Task to carry out — Please rewrite the records from the start through the line containing "Les Donateurs", swapping "Jeu des Noms" for "Jeu des Mots" and keeping everything else unchanged. Return only those lines.

Records to process —

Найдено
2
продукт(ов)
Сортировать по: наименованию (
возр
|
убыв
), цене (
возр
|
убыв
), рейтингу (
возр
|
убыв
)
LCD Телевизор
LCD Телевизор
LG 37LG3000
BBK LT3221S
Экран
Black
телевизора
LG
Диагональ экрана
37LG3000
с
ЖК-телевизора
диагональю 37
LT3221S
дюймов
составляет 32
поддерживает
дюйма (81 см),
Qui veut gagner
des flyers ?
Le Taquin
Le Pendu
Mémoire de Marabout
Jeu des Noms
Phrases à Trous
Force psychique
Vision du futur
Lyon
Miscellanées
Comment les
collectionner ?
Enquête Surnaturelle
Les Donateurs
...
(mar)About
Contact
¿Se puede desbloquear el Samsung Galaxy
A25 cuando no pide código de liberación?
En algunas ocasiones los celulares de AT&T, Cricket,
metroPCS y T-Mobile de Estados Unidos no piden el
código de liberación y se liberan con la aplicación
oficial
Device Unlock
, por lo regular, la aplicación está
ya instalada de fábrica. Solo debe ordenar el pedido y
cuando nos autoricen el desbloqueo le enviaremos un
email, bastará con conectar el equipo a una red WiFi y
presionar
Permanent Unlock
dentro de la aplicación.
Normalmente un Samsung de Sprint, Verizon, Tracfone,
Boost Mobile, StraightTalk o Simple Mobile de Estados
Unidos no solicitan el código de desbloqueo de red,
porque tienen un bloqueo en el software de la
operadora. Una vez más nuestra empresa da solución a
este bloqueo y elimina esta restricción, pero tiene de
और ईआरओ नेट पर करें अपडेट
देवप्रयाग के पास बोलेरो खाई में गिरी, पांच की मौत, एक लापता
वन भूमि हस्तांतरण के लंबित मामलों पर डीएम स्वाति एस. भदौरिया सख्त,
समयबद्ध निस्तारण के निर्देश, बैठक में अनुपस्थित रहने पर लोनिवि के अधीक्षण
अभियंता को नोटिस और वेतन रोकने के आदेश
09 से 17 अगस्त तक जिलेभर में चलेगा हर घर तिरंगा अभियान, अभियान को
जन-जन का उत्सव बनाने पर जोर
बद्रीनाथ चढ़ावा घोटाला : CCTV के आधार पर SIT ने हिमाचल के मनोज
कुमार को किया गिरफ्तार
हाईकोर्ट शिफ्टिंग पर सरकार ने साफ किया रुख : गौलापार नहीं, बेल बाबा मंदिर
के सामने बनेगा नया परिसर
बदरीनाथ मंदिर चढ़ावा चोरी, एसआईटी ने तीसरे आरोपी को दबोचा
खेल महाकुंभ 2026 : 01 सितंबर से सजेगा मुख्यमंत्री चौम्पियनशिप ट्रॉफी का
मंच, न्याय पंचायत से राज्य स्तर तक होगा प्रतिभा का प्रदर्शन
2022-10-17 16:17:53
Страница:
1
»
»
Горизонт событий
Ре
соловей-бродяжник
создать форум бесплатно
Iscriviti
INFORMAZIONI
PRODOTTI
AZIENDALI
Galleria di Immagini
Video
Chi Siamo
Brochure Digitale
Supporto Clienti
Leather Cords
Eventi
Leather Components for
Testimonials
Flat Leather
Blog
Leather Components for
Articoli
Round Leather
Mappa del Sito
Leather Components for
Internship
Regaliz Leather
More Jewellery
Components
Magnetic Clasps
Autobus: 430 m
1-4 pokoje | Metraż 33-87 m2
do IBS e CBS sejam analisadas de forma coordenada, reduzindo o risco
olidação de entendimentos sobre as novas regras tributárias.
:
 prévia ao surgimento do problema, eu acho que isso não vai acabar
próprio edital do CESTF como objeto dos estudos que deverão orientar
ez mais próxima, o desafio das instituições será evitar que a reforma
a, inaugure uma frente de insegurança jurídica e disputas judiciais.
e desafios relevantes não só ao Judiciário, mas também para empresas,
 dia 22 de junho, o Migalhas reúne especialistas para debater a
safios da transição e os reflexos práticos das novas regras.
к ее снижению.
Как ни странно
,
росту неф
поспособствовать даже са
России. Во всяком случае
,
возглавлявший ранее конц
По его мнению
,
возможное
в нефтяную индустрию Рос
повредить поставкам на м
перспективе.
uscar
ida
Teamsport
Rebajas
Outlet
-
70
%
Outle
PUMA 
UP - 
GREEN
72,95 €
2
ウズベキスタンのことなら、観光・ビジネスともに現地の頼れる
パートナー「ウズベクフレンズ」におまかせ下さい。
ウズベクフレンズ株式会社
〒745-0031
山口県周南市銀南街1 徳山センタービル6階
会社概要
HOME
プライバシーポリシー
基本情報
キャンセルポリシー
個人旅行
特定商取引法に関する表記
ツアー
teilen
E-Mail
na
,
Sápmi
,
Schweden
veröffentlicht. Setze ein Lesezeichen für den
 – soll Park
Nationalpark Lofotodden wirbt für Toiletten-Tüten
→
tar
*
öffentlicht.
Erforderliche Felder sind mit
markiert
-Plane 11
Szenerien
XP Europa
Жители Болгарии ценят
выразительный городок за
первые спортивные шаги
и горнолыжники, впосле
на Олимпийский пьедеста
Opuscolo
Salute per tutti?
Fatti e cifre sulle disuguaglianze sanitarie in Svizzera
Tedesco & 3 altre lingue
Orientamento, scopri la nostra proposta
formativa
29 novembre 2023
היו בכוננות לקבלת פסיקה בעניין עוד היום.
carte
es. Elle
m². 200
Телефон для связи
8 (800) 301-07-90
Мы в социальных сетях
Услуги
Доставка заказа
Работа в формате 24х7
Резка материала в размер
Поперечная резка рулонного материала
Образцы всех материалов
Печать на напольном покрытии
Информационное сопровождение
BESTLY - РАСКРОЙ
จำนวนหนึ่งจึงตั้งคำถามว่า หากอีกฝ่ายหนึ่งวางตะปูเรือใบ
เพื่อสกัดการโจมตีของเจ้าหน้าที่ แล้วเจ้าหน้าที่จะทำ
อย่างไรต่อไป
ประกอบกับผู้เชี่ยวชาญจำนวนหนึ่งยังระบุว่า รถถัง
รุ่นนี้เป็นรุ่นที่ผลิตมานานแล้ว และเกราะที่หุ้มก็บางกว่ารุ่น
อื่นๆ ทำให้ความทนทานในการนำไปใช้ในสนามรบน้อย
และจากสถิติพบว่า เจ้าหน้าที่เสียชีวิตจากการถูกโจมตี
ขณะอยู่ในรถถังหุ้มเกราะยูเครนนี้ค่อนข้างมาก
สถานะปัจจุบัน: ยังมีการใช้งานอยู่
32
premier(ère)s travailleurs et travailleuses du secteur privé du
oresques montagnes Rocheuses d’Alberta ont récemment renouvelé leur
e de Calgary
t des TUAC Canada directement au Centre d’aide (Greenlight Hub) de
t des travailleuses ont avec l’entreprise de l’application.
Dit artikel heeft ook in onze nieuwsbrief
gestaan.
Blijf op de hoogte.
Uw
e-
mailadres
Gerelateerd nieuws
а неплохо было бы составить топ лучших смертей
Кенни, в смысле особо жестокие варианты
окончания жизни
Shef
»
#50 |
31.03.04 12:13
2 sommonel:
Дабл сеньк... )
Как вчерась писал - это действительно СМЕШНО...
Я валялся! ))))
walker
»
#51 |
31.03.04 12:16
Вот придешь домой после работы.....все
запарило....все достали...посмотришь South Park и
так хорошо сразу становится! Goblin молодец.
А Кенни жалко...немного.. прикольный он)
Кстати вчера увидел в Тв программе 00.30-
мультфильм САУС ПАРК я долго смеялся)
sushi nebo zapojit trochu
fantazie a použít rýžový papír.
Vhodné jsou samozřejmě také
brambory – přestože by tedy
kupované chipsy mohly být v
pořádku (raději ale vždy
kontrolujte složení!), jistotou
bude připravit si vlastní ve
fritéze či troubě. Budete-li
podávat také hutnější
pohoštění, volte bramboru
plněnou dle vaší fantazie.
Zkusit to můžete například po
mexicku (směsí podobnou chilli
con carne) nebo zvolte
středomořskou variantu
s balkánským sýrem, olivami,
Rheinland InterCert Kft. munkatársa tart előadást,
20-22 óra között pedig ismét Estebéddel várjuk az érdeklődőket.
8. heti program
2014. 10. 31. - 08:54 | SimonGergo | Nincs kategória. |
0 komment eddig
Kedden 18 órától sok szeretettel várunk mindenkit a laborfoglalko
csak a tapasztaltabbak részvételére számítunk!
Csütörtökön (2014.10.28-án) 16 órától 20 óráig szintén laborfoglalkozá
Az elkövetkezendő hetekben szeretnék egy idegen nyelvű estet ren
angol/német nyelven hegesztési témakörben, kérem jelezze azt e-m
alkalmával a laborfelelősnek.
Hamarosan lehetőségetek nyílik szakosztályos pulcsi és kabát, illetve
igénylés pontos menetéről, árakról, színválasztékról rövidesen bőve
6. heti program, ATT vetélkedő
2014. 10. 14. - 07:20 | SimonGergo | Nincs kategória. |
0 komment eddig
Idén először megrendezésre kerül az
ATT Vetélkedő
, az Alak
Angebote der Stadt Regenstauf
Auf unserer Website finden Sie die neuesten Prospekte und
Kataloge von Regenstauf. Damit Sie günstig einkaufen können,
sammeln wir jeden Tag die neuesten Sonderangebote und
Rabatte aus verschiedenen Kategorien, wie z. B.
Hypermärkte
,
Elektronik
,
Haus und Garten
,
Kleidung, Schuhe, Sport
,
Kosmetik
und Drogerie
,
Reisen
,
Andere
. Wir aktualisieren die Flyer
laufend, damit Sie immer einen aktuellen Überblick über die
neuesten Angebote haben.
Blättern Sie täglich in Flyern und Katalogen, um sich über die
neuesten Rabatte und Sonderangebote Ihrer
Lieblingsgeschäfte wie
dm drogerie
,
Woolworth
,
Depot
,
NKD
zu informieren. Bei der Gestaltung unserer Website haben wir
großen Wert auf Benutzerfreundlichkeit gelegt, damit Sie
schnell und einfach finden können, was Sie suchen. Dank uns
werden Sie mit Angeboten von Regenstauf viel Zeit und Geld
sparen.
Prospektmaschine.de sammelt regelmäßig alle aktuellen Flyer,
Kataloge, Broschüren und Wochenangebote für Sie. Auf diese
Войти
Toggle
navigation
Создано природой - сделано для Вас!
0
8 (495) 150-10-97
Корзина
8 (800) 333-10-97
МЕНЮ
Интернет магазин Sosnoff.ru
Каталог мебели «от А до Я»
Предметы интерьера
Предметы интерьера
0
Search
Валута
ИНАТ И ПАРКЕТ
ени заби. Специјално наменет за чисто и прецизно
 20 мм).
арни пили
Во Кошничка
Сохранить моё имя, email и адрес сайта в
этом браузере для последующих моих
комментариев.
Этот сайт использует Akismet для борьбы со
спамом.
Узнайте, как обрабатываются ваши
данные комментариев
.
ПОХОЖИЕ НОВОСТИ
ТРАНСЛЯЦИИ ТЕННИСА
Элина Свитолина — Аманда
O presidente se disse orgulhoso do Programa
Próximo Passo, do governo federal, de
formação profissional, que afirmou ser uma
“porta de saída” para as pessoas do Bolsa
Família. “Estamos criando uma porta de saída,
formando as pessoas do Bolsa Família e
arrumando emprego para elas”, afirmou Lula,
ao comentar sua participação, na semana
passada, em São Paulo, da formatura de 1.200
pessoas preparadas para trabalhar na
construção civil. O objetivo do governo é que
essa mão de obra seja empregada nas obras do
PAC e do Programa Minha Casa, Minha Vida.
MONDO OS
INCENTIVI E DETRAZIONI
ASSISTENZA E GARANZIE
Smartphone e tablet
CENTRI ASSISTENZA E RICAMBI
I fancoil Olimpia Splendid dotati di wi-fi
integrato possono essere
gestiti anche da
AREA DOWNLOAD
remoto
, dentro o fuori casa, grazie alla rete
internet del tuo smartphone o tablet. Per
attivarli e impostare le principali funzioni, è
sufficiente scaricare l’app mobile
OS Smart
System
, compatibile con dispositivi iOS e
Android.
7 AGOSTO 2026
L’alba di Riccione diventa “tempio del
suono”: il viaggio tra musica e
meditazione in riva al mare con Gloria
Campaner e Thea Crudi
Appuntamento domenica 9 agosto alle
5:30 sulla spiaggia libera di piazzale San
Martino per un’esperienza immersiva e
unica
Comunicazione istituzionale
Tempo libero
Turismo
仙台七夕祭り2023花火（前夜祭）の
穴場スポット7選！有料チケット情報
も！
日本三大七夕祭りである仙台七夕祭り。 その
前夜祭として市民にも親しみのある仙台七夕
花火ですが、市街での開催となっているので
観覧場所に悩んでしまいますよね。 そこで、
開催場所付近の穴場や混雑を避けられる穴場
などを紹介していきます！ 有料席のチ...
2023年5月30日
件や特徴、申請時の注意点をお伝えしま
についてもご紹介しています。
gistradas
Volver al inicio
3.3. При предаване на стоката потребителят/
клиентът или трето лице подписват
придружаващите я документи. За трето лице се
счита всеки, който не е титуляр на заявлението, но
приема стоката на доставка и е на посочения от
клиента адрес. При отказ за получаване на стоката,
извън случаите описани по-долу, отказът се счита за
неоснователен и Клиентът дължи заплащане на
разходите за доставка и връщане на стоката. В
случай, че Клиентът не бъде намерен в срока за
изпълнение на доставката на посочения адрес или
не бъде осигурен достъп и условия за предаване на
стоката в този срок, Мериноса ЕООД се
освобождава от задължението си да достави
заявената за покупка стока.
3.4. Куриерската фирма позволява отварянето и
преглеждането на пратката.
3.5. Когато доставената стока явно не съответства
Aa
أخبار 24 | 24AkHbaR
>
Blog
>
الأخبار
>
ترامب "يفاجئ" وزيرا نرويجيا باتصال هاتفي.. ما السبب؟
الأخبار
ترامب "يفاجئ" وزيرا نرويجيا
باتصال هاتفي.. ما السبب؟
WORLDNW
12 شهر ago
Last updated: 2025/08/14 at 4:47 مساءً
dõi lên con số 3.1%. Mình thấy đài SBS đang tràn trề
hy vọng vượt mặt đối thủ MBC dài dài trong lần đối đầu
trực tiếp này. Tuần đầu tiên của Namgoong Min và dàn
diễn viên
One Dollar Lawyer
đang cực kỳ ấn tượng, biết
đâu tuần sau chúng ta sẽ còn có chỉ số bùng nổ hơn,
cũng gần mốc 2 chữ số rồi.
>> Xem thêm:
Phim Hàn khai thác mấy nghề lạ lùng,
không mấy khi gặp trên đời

Answer to this exercise —
Найдено
2
продукт(ов)
Сортировать по: наименованию (
возр
|
убыв
), цене (
возр
|
убыв
), рейтингу (
возр
|
убыв
)
LCD Телевизор
LCD Телевизор
LG 37LG3000
BBK LT3221S
Экран
Black
телевизора
LG
Диагональ экрана
37LG3000
с
ЖК-телевизора
диагональю 37
LT3221S
дюймов
составляет 32
поддерживает
дюйма (81 см),
Qui veut gagner
des flyers ?
Le Taquin
Le Pendu
Mémoire de Marabout
Jeu des Mots
Phrases à Trous
Force psychique
Vision du futur
Lyon
Miscellanées
Comment les
collectionner ?
Enquête Surnaturelle
Les Donateurs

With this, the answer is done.